From the Desk of Joe Rollins

Every year, I try to give you a scorecard on how the stock market is doing from an investment standpoint. Based on the chart below, the Standard and Poor’s index of 500 stocks has now been up 14 out of the last 15 years. Every day, I am confronted by cynics in the stock market that just cannot believe that the market is real and goes up every year. However, the chart below absolutely proves without exception that if you intend to retire on an income similar to the one you earned during your working years, you must be invested in assets that appreciate like the stock market. As reflected in the chart below, if you had invested $10,000 on January 1, 2003, at the end of December 31, 2017, your investment would be worth $41,309. You do not have to be a rocket scientist to calculate that your original investment of $10,000 was up a cool 313%.

Over and over again, I meet with potential clients who sold all of their investments in 2008 and never reinvested. Their reasons for not reinvesting vary, but almost none of them reflect economic reality.
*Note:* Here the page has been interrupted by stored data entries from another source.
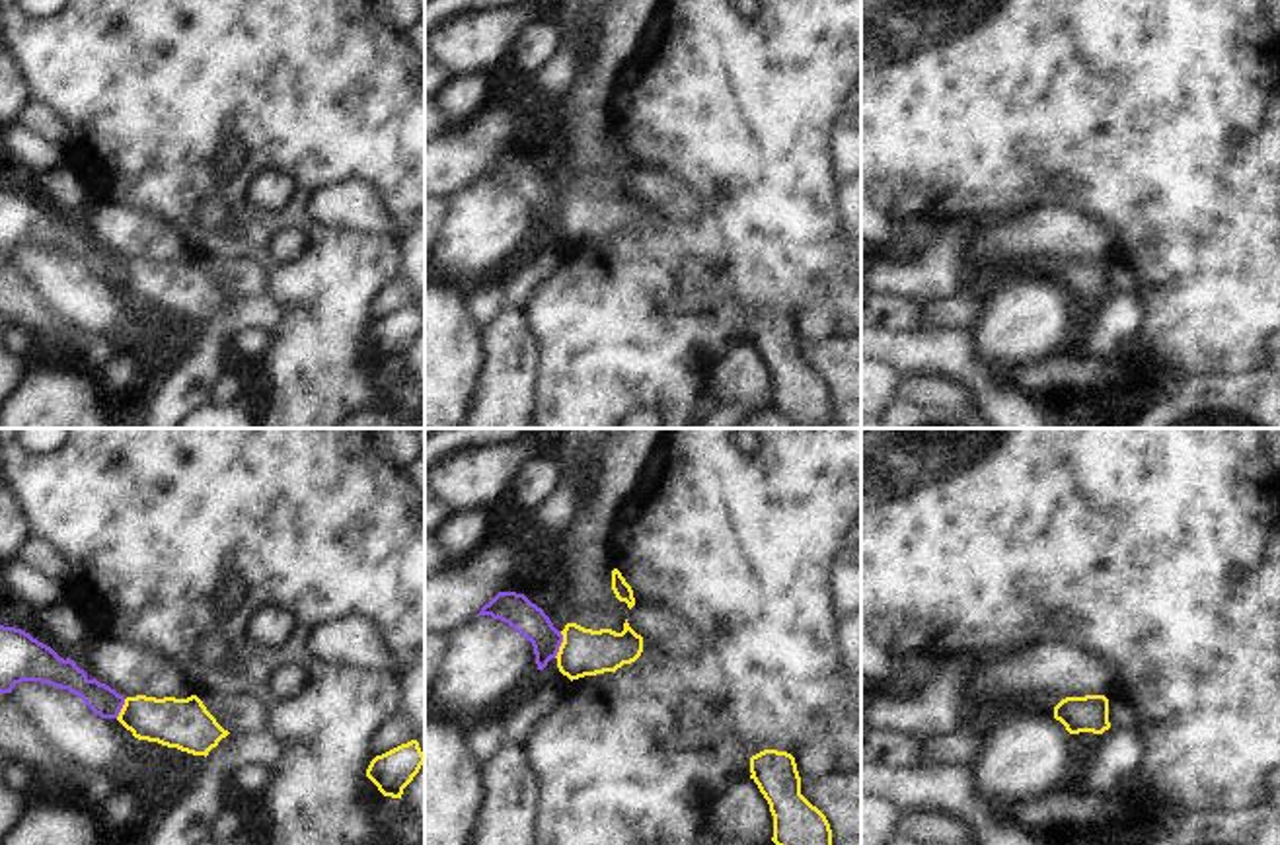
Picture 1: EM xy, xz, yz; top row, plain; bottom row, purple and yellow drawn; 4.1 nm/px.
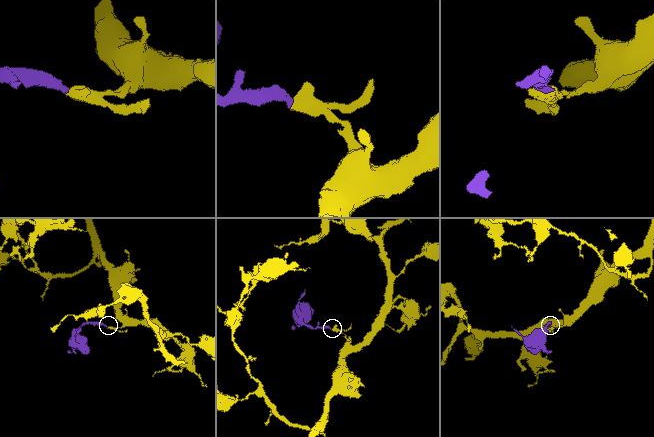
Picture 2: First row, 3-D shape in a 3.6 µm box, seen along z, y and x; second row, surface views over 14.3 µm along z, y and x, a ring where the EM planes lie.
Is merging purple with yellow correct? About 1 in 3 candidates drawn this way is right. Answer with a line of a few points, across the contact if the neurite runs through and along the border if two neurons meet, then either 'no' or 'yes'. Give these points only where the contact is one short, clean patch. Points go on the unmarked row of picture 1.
xz (528, 183), (560, 209), (583, 215) | yes

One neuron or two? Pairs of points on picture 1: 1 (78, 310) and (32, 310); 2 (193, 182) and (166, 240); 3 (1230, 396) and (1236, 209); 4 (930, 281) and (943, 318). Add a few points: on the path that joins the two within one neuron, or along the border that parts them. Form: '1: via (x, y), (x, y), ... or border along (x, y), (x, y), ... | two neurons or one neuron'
1: border along (20, 277), (53, 310), (90, 335) | two neurons
2: border along (131, 207), (168, 220), (195, 257) | two neurons
3: border along (1259, 367), (1247, 372), (1199, 372), (1185, 380) | two neurons
4: border along (957, 291), (922, 306) | two neurons

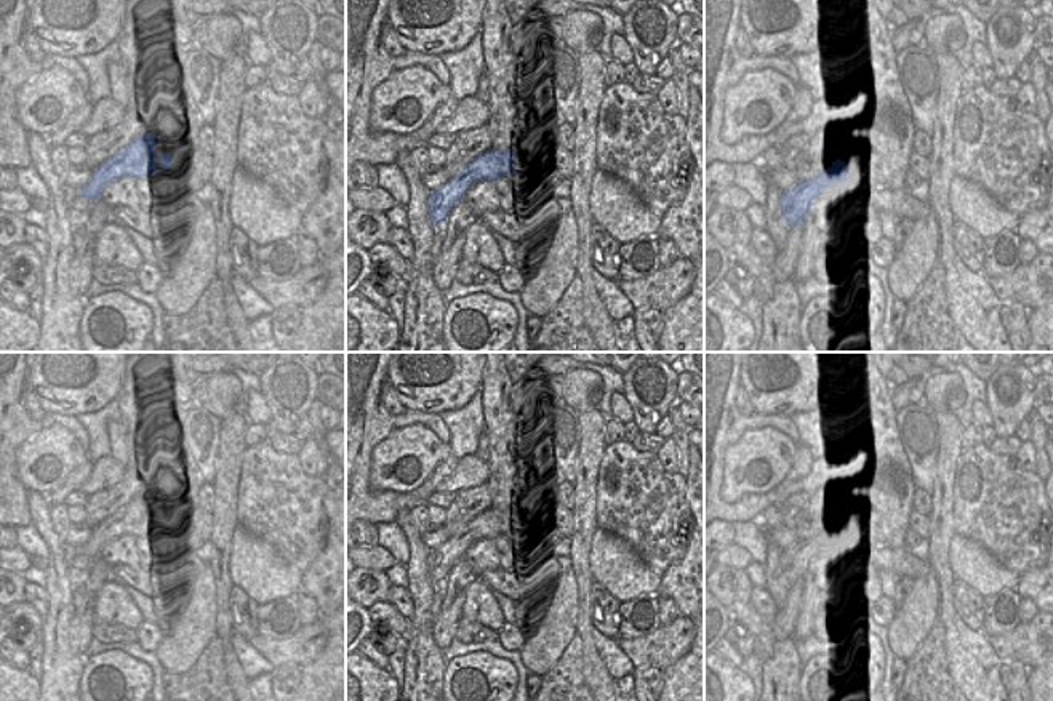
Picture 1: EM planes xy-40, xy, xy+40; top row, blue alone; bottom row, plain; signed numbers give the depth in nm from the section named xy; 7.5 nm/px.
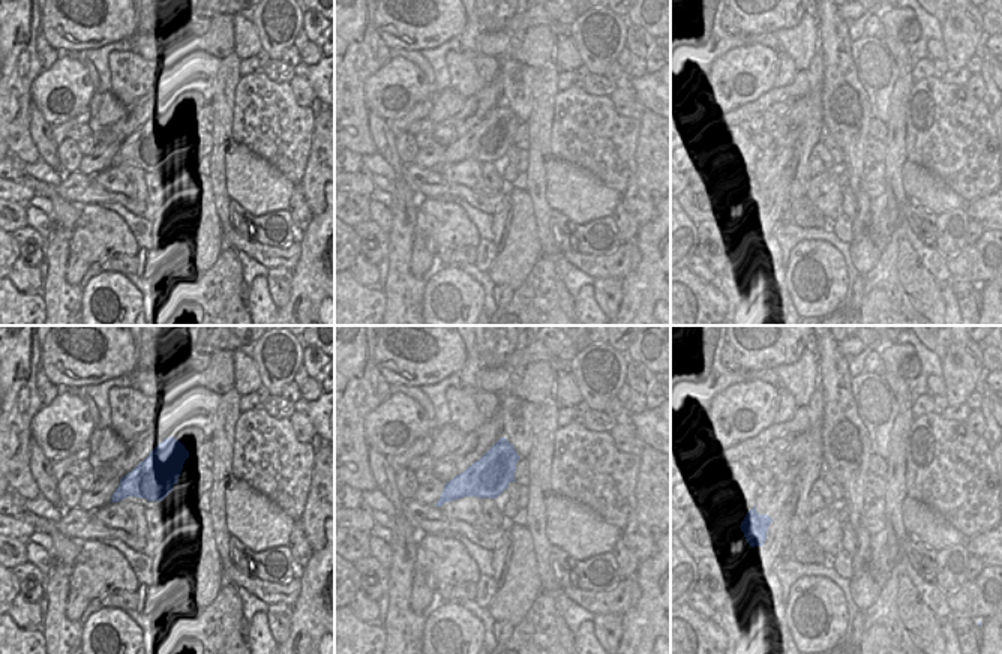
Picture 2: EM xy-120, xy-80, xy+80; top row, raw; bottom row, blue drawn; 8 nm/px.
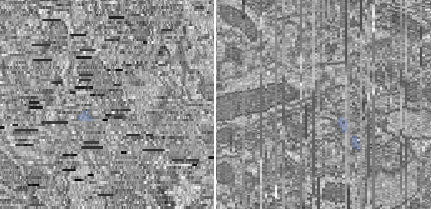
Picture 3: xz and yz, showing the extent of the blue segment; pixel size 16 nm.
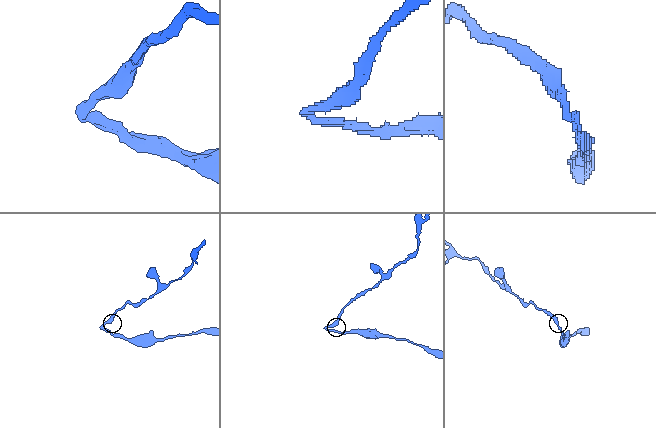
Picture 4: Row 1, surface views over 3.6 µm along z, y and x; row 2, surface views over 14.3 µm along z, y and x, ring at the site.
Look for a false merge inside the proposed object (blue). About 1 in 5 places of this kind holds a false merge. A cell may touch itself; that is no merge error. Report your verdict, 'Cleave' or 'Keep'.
Cleave.

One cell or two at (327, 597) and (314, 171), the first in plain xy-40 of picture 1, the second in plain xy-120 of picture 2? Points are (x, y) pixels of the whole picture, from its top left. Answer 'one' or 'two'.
one

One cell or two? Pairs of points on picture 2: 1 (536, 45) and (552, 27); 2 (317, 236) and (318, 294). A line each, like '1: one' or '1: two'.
1: one
2: one

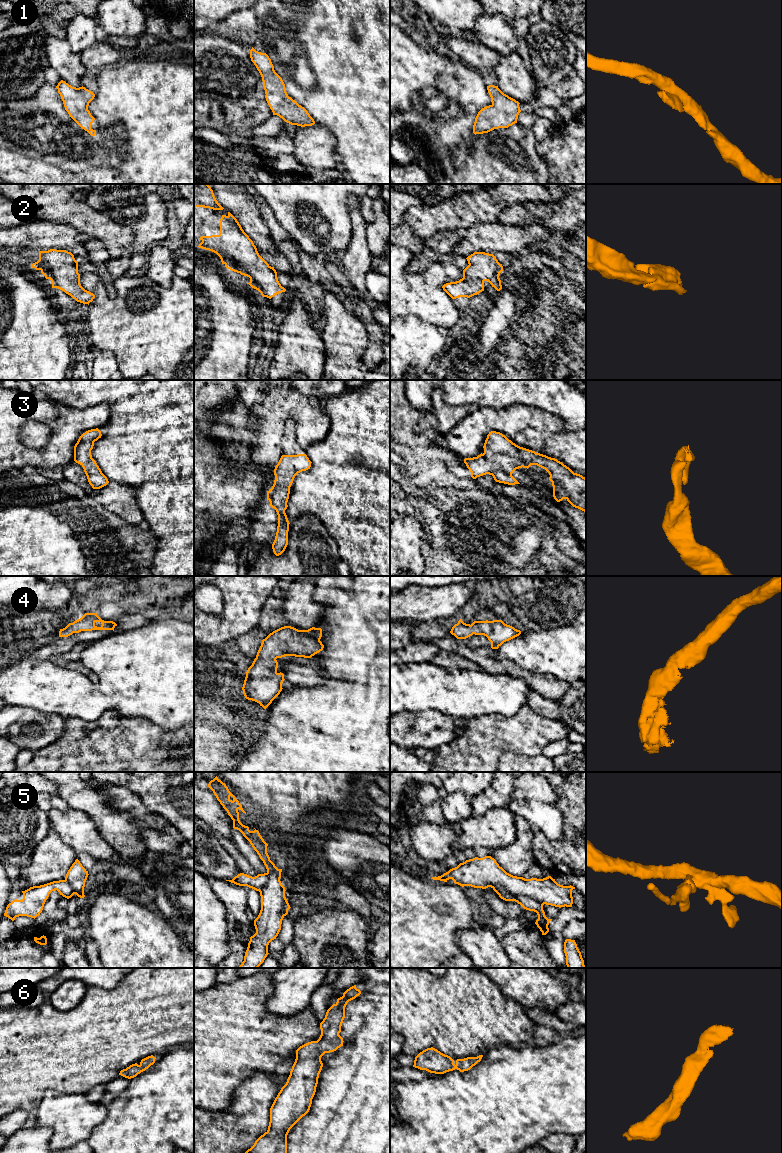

Basically, this chart says that if you had invested in the S&P 500 Index in 2003 and had done nothing whatsoever with your investments, including during the 2008 correction, you would be 313% better for having done so.

I doubt there is a clearer advertisement for investing going forward than the chart above. We are not even talking about actively managed investments here; this is just a passive index of the 500 largest corporations in America. It does not include international investing or even emerging markets, which has the potential in 2018 to be a very strong performer. My goal for sharing this chart is to provide you with information that will allow you to evaluate your investments going forward.

I am sure that you are anxious to hear my year-end evaluation of the stock market and my projections for 2018 but, unfortunately, you will have to wait another 24 hours to read all about it. In the meantime, if you have any questions regarding the numbers reflected in the chart above, please let me know.

As always, the foregoing includes my opinions, assumptions and forecasts. It is perfectly possible that I am wrong.